Restate the data below word for word, and let no image into your version.

(Stored data entries)
+++

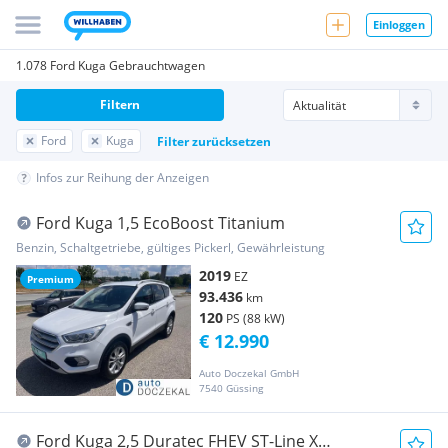
Einloggen
1.078 Ford Kuga Gebrauchtwagen
Filtern
Ford
Kuga
Filter zurücksetzen
Infos zur Reihung der Anzeigen
Ford Kuga 1,5 EcoBoost Titanium
Benzin, Schaltgetriebe, gültiges Pickerl, Gewährleistung
2019
EZ
Premium
93.436
km
120
PS (88 kW)
€ 12.990
Auto Doczekal GmbH
7540 Güssing
Ford Kuga 2,5 Duratec FHEV ST-Line X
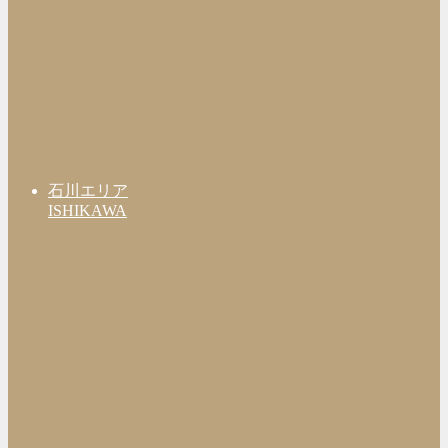
石川エリア
ISHIKAWA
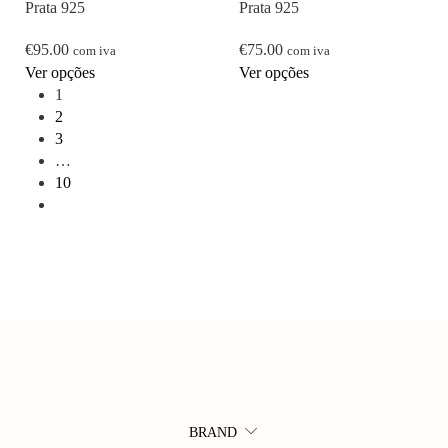
Prata 925
Prata 925
€
95.00
€
75.00
com iva
com iva
Ver opções
Ver opções
1
2
3
…
10
BRAND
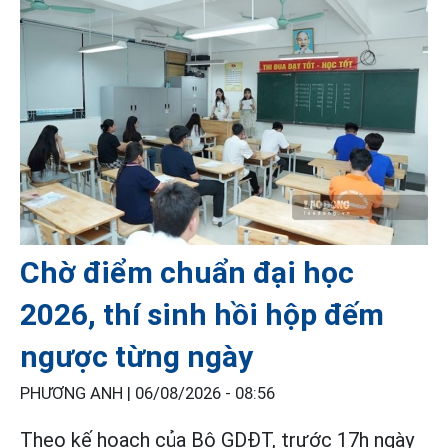
Chờ điểm chuẩn đại học
2026, thí sinh hồi hộp đếm
ngược từng ngày
PHƯƠNG ANH |
06/08/2026 - 08:56
Theo kế hoạch của Bộ GDĐT, trước 17h ngày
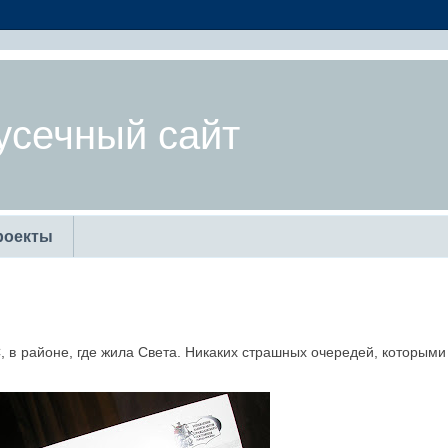
усечный сайт
роекты
 в районе, где жила Света. Никаких страшных очередей, которыми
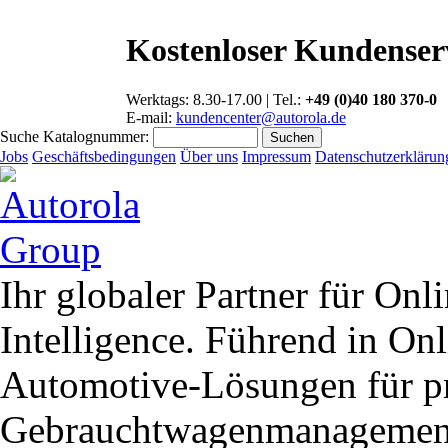
Kostenloser Kundenser
Werktags: 8.30-17.00 | Tel.:
+49 (0)40 180 370-0
E-mail:
kundencenter@autorola.de
Suche Katalognummer:
Jobs
Geschäftsbedingungen
Über uns
Impressum
Datenschutzerklärun
Ihr globaler Partner für On
Intelligence. Führend in O
Automotive-Lösungen für pr
Gebrauchtwagenmanagemen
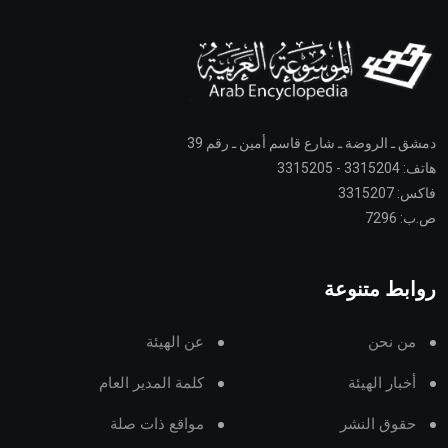
دمشق ـ الروضة ـ شارع قاسم أمين ـ رقم 39
هاتف: 3315204 - 3315205
فاكس: 3315207
ص.ب: 7296
روابط متنوعة
من نحن
عن الهيئة
أخبار الهيئة
كلمة المدير العام
حقوق النشر
مواقع ذات صلة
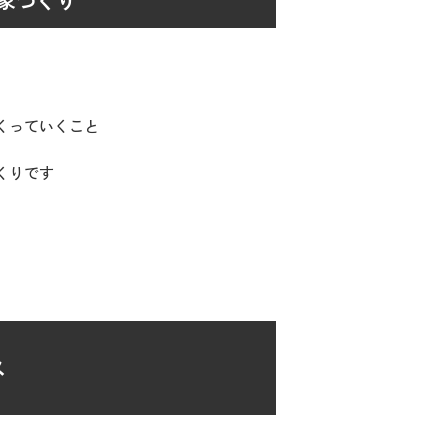
家づくり
くっていくこと
くりです
ス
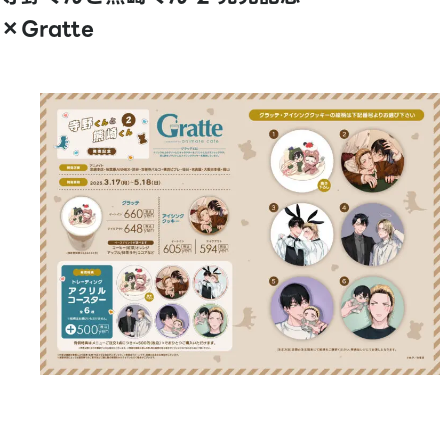
×Gratte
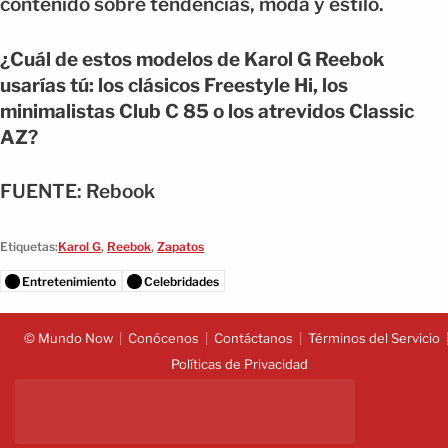
contenido sobre tendencias, moda y estilo.
¿Cuál de estos modelos de Karol G Reebok
usarías tú: los clásicos Freestyle Hi, los
minimalistas Club C 85 o los atrevidos Classic
AZ?
FUENTE: Rebook
Etiquetas:
Karol G
,
Reebok
,
Zapatos
Entretenimiento
Celebridades
© Mundo Now
Conócenos
Contáctanos
Términos del Servicio
Políticas de Privacidad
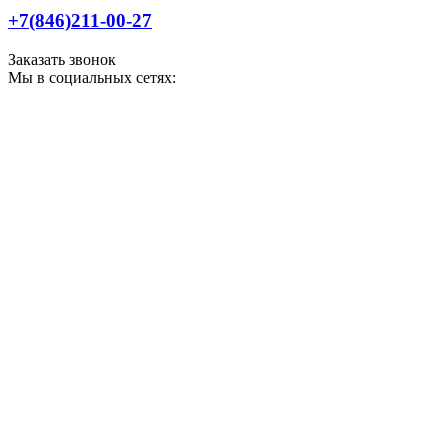
+7(846)211-00-27
Заказать звонок
Мы в социальных сетях:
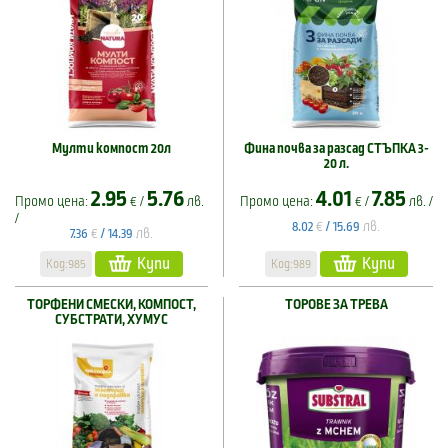
Мулти компост 20л
Фина почва за разсад СТЪПКА 3-
20 л.
2.95
5.76
4.01
7.85
Промо цена:
€ /
лв.
Промо цена:
€ /
лв. /
/
€
лв.
8.02
/
15.69
€
лв.
7.36
/
14.39
Купи
Купи
Код:985
Код:989
ТОРФЕНИ СМЕСКИ, КОМПОСТ,
ТОРОВЕ ЗА ТРЕВА
СУБСТРАТИ, ХУМУС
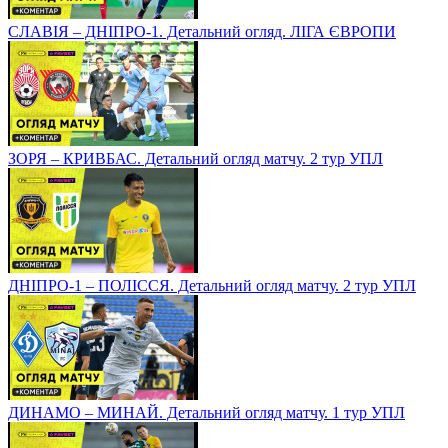
СЛАВІЯ – ДНІПРО-1. Детальний огляд. ЛІГА ЄВРОПИ
ЗОРЯ – КРИВБАС. Детальний огляд матчу. 2 тур УПЛ
ДНІПРО-1 – ПОЛІССЯ. Детальний огляд матчу. 2 тур УПЛ
ДИНАМО – МИНАЙ. Детальний огляд матчу. 1 тур УПЛ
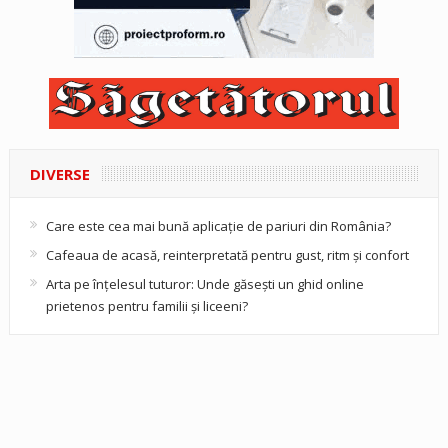
DIVERSE
Care este cea mai bună aplicație de pariuri din România?
Cafeaua de acasă, reinterpretată pentru gust, ritm și confort
Arta pe înțelesul tuturor: Unde găsești un ghid online
prietenos pentru familii și liceeni?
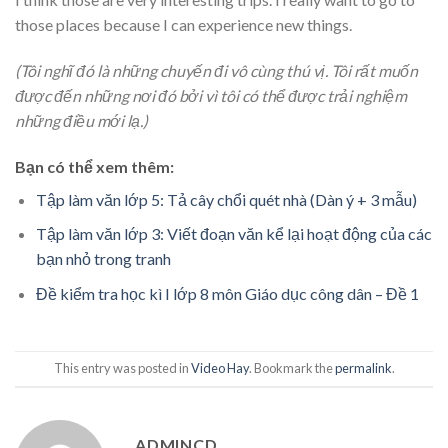
those places because I can experience new things.
(Tôi nghĩ đó là những chuyến đi vô cùng thú vị. Tôi rất muốn
được đến những nơi đó bởi vì tôi có thể được trải nghiệm
những điều mới lạ.)
Bạn có thể xem thêm:
Tập làm văn lớp 5: Tả cây chổi quét nhà (Dàn ý + 3 mẫu)
Tập làm văn lớp 3: Viết đoạn văn kể lại hoạt động của các
bạn nhỏ trong tranh
Đề kiểm tra học kì I lớp 8 môn Giáo dục công dân – Đề 1
This entry was posted in
Video Hay
. Bookmark the
permalink
.
ADMINCD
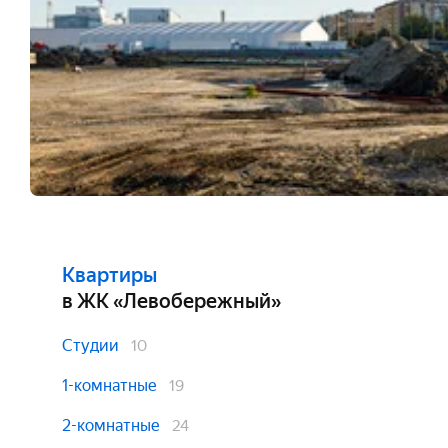
Квартиры
в ЖК «Левобережный»
Студии
10
1-комнатные
19
2-комнатные
24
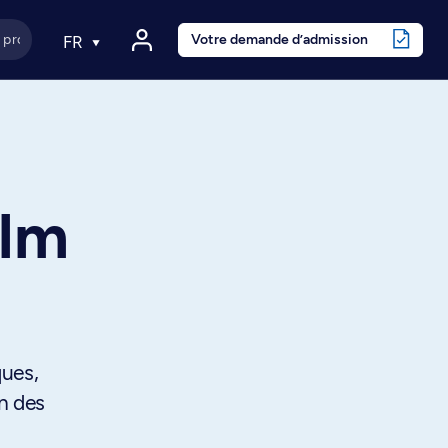
Votre demande d’admission
FR
ilm
ques,
in des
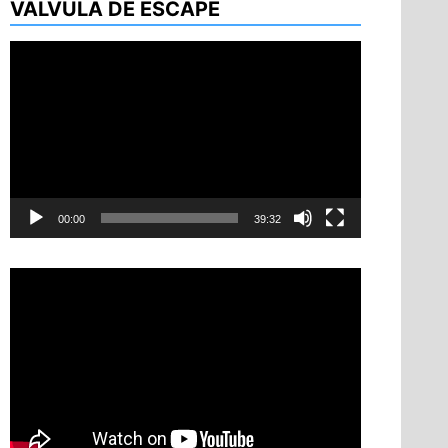
VÁLVULA DE ESCAPE
Reproductor
de
vídeo
00:00
39:32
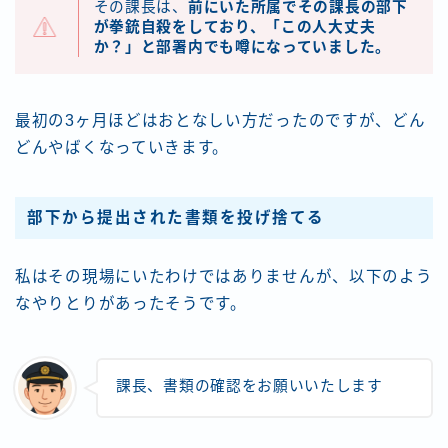
その課長は、
前にいた所属でその課長の部下
が拳銃自殺をしており、「この人大丈夫
か？」と部署内でも噂になっていました。
最初の3ヶ月ほどはおとなしい方だったのですが、どん
どんやばくなっていきます。
部下から提出された書類を投げ捨てる
私はその現場にいたわけではありませんが、以下のよう
なやりとりがあったそうです。
課長、書類の確認をお願いいたします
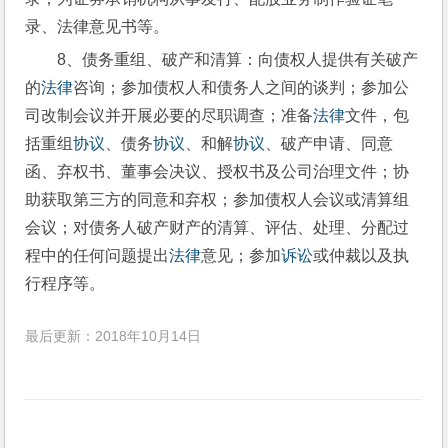
录、法律意见书等。
8、债务重组、破产和清算：向债权人提供有关破产
的
法律
咨询；参加债权人和债务人之间的谈判；参加公
司改制会议并开展必要的尽职调查；准备
法律
文件，包
括重组
协议
、债务
协议
、和解
协议
、破产申请、同意
函、弃权书、董事会决议、授权书及公司治理文件；协
助获取第三方的同意和弃权；参加债权人会议或清算组
会议；对债务人破产财产的清算、评估、处理、分配过
程中的任何问题提出
法律
意见；参加
诉讼
或仲裁以及执
行程序等。
最后更新：2018年10月14日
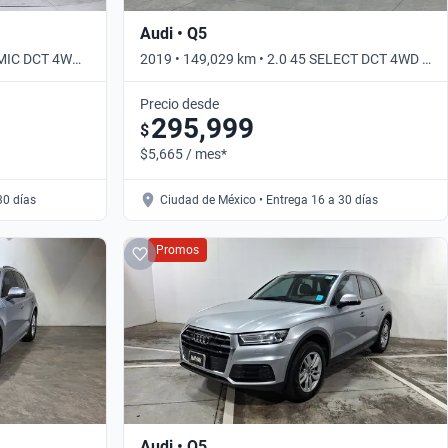
Audi • Q5
AMIC DCT 4WD •
2019 • 149,029 km • 2.0 45 SELECT DCT 4WD •
Automático
Precio desde
295,999
$
$5,665 / mes*
30 días
Ciudad de México • Entrega 16 a 30 días
Promos
Audi • Q5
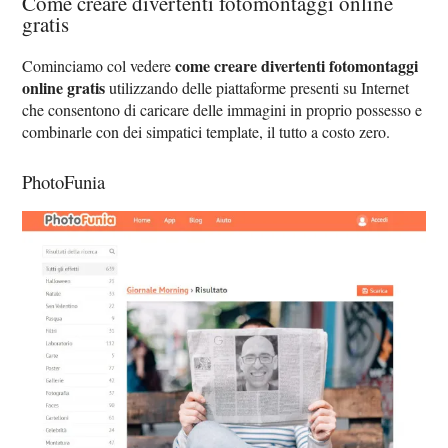
Come creare divertenti fotomontaggi online
gratis
come creare divertenti fotomontaggi
Cominciamo col vedere
online gratis
utilizzando delle piattaforme presenti su Internet
che consentono di caricare delle immagini in proprio possesso e
combinarle con dei simpatici template, il tutto a costo zero.
PhotoFunia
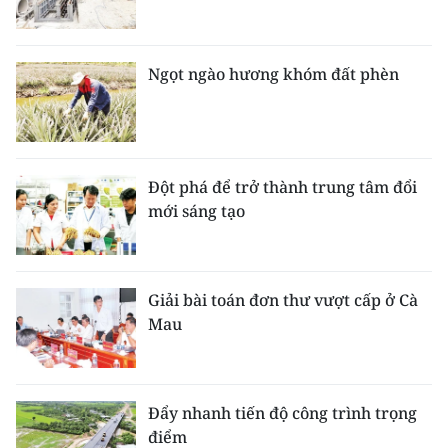
Ngọt ngào hương khóm đất phèn
Đột phá để trở thành trung tâm đổi
mới sáng tạo
Giải bài toán đơn thư vượt cấp ở Cà
Mau
Đẩy nhanh tiến độ công trình trọng
điểm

+++

Expected answer:
Einloggen
1.078 Ford Kuga Gebrauchtwagen
Filtern
Ford
Kuga
Filter zurücksetzen
Infos zur Reihung der Anzeigen
Ford Kuga 1,5 EcoBoost Titanium
Benzin, Schaltgetriebe, gültiges Pickerl, Gewährleistung
2019
EZ
Premium
93.436
km
120
PS (88 kW)
€ 12.990
Auto Doczekal GmbH
7540 Güssing
Ford Kuga 2,5 Duratec FHEV ST-Line X
石川エリア
ISHIKAWA
Prata 925
Prata 925
€
95.00
€
75.00
com iva
com iva
Ver opções
Ver opções
1
2
3
…
10
BRAND
Chờ điểm chuẩn đại học
2026, thí sinh hồi hộp đếm
ngược từng ngày
PHƯƠNG ANH |
06/08/2026 - 08:56
Theo kế hoạch của Bộ GDĐT, trước 17h ngày
усечный сайт
роекты
 в районе, где жила Света. Никаких страшных очередей, которыми
Kostenloser Kundenser
Werktags: 8.30-17.00 | Tel.:
+49 (0)40 180 370-0
E-mail:
kundencenter@autorola.de
Suche Katalognummer:
Jobs
Geschäftsbedingungen
Über uns
Impressum
Datenschutzerklärun
Ihr globaler Partner für On
Intelligence. Führend in O
Automotive-Lösungen für pr
Gebrauchtwagenmanagemen
دمشق ـ الروضة ـ شارع قاسم أمين ـ رقم 39
هاتف: 3315204 - 3315205
فاكس: 3315207
ص.ب: 7296
روابط متنوعة
من نحن
عن الهيئة
أخبار الهيئة
كلمة المدير العام
حقوق النشر
مواقع ذات صلة
家づくり
くっていくこと
くりです
ス
×Gratte
contenido sobre tendencias, moda y estilo.
¿Cuál de estos modelos de Karol G Reebok
usarías tú: los clásicos Freestyle Hi, los
minimalistas Club C 85 o los atrevidos Classic
AZ?
FUENTE: Rebook
Etiquetas:
Karol G
,
Reebok
,
Zapatos
Entretenimiento
Celebridades
© Mundo Now
Conócenos
Contáctanos
Términos del Servicio
Políticas de Privacidad
+7(846)211-00-27
Заказать звонок
Мы в социальных сетях:
Мулти компост 20л
Фина почва за разсад СТЪПКА 3-
20 л.
2.95
5.76
4.01
7.85
Промо цена:
€ /
лв.
Промо цена:
€ /
лв. /
/
€
лв.
8.02
/
15.69
€
лв.
7.36
/
14.39
Купи
Купи
Код:985
Код:989
ТОРФЕНИ СМЕСКИ, КОМПОСТ,
ТОРОВЕ ЗА ТРЕВА
СУБСТРАТИ, ХУМУС
СЛАВІЯ – ДНІПРО-1. Детальний огляд. ЛІГА ЄВРОПИ
ЗОРЯ – КРИВБАС. Детальний огляд матчу. 2 тур УПЛ
ДНІПРО-1 – ПОЛІССЯ. Детальний огляд матчу. 2 тур УПЛ
ДИНАМО – МИНАЙ. Детальний огляд матчу. 1 тур УПЛ
DIVERSE
Care este cea mai bună aplicație de pariuri din România?
Cafeaua de acasă, reinterpretată pentru gust, ritm și confort
Arta pe înțelesul tuturor: Unde găsești un ghid online
prietenos pentru familii și liceeni?
those places because I can experience new things.
(Tôi nghĩ đó là những chuyến đi vô cùng thú vị. Tôi rất muốn
được đến những nơi đó bởi vì tôi có thể được trải nghiệm
những điều mới lạ.)
Bạn có thể xem thêm:
Tập làm văn lớp 5: Tả cây chổi quét nhà (Dàn ý + 3 mẫu)
Tập làm văn lớp 3: Viết đoạn văn kể lại hoạt động của các
bạn nhỏ trong tranh
Đề kiểm tra học kì I lớp 8 môn Giáo dục công dân – Đề 1
This entry was posted in
Video Hay
. Bookmark the
permalink
.
ADMINCD
Квартиры
в ЖК «Левобережный»
Студии
10
1-комнатные
19
2-комнатные
24
Votre demande d’admission
FR
ilm
ques,
in des
VÁLVULA DE ESCAPE
Reproductor
de
vídeo
00:00
39:32
その課長は、
前にいた所属でその課長の部下
が拳銃自殺をしており、「この人大丈夫
か？」と部署内でも噂になっていました。
最初の3ヶ月ほどはおとなしい方だったのですが、どん
どんやばくなっていきます。
部下から提出された書類を投げ捨てる
私はその現場にいたわけではありませんが、以下のよう
なやりとりがあったそうです。
課長、書類の確認をお願いいたします
录、法律意见书等。
8、债务重组、破产和清算：向债权人提供有关破产
的
法律
咨询；参加债权人和债务人之间的谈判；参加公
司改制会议并开展必要的尽职调查；准备
法律
文件，包
括重组
协议
、债务
协议
、和解
协议
、破产申请、同意
函、弃权书、董事会决议、授权书及公司治理文件；协
助获取第三方的同意和弃权；参加债权人会议或清算组
会议；对债务人破产财产的清算、评估、处理、分配过
程中的任何问题提出
法律
意见；参加
诉讼
或仲裁以及执
行程序等。
最后更新：2018年10月14日
Audi • Q5
AMIC DCT 4WD •
2019 • 149,029 km • 2.0 45 SELECT DCT 4WD •
Automático
Precio desde
295,999
$
$5,665 / mes*
30 días
Ciudad de México • Entrega 16 a 30 días
Promos
Audi • Q5
Come creare divertenti fotomontaggi online
gratis
come creare divertenti fotomontaggi
Cominciamo col vedere
online gratis
utilizzando delle piattaforme presenti su Internet
che consentono di caricare delle immagini in proprio possesso e
combinarle con dei simpatici template, il tutto a costo zero.
PhotoFunia
Ngọt ngào hương khóm đất phèn
Đột phá để trở thành trung tâm đổi
mới sáng tạo
Giải bài toán đơn thư vượt cấp ở Cà
Mau
Đẩy nhanh tiến độ công trình trọng
điểm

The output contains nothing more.